The most dramatic selection of the afternoon was Benjamin Britten’s “Canticle II – Abraham and Isaac.” The text is taken from the Book of Genesis in the Old Testament and details the story of God’s request of the Hebrew Patriarch Abraham that he sacrifice his son, Isaac, to prove his faithfulness to God, only to be told at the last moment that he needn’t do so. In the Christian tradition, it’s a common text during Lent as a prefiguring of Christ’s sacrifice on the cross, which took place on Good Friday.

Britten cleverly sets the narrative portion of the text in neo-Gregorian chant, pairing the soprano and tenor voices in parallel intervals as though they were singing late medieval organum, then laying out the dialogue between Abraham and Isaac in question-and-answer form for tenor and soprano. Steven Williamson and Rebecca Siler maintained the liturgical solemnity of the narrative with poignant dignity and delivered the dialogue with impassioned intensity.

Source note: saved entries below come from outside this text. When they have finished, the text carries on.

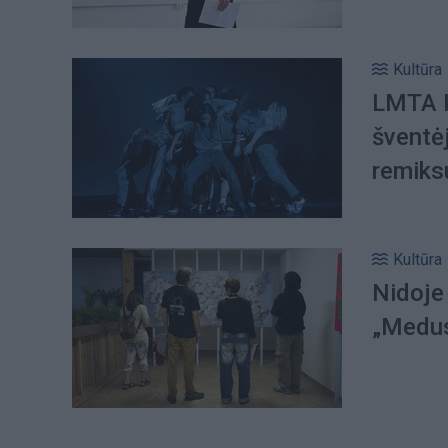
Kultūra
LMTA K
šventė
remiks
Kultūra
Nidoje 
„Medu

Siler’s singing was no less memorable in “St. Ita’s Vision” by Samuel Barber, the West Chester native who attended and then taught at the Curtis Institute of Music. Barber achieved international acclaim with works such as his Adagio for Strings and the operas “Antony and Cleopatra” and “Vanessa.” He loved the voice and the piano and composed for them with idiomatic mastery. Soprano Julie Bishop gave a splendid rendition to Joaquin Rodrigo’s “Cuatro madrigals amatorias.” Her soaring tone and full-throttled vibrato invested the music with heartfelt feeling. Tenor Kevin Radke gave “Here’s One” and “Lord, I Don’t Feel Noways Tired” superlative readings while Williamson caught the nostalgic melancholy of Sergei Rachmaninoff’s “Nye vyer mnye drug” and “Pakeenyem meelaya” with affecting emotion.

Throughout the entire program, Ward played with supreme technical control and a complete command over the coloristic potential of the piano, supporting her singers with a firm sonic foundation as well as engaging with them in tonal give-and-take.

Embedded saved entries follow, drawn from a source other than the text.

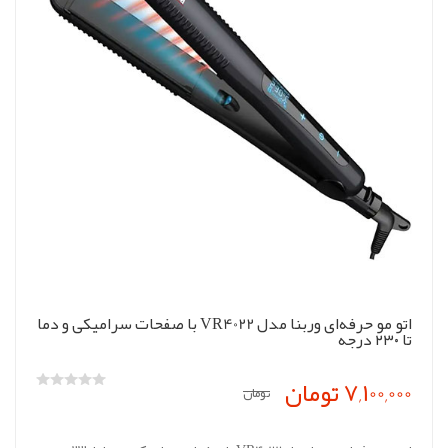
اتو مو حرفه‌ای وربنا مدل VR4022 با صفحات سرامیکی و دما
تا ۲۳۰ درجه
7,100,000 تومان
تومان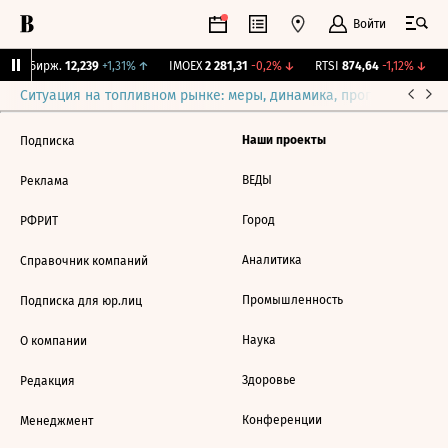
Войти
CNY Бирж.
12,239
+1,31%
↑
IMOEX
2 281,31
-0,2%
↓
RTSI
874,64
-1,12%
↓
R
Ситуация на топливном рынке: меры, динамика, прогнозы
Выб
Наши проекты
Подписка
ВЕДЫ
Реклама
Город
РФРИТ
Аналитика
Справочник компаний
Промышленность
Подписка для юр.лиц
Наука
О компании
Здоровье
Редакция
Конференции
Менеджмент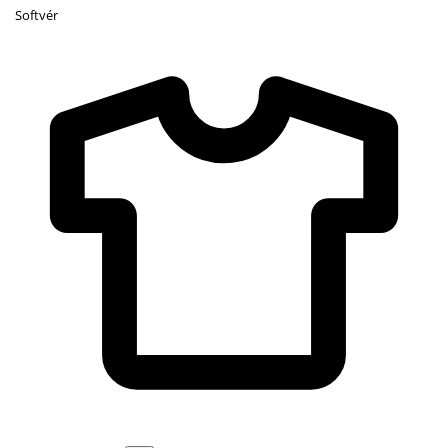
Softvér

The next “Cantatas & Chamber Music” recital is scheduled for Sunday, March 22, 5 p.m. Bach’s Cantata No. 12: “Weinen, Klagen, Zorgen, Sagen” will be sung. A wine-and-cheese reception at 4:40 p.m. precedes the performance.

FUTURE EVENTS

The Academy of Vocal Arts will present “Jubilate!” a concert of sacred music, Friday, March 6, 7:30 p.m. in St. Paul’s Episcopal Church, Chestnut Hill. Visit www.avaopera.org or call 215-735-1685.

St. Paul’s Episcopal Church will also celebrate Choral Evensong Sunday, March 8, 5 p.m. An organ recital featuring Gregory Zelek is set for 4:30 p.m. It will raise money for the Ann Stookey Fund for Music at St. Paul’s Church, which supports the maintenance of the 114-rank Aeolian-Skinner pipe organ at the church.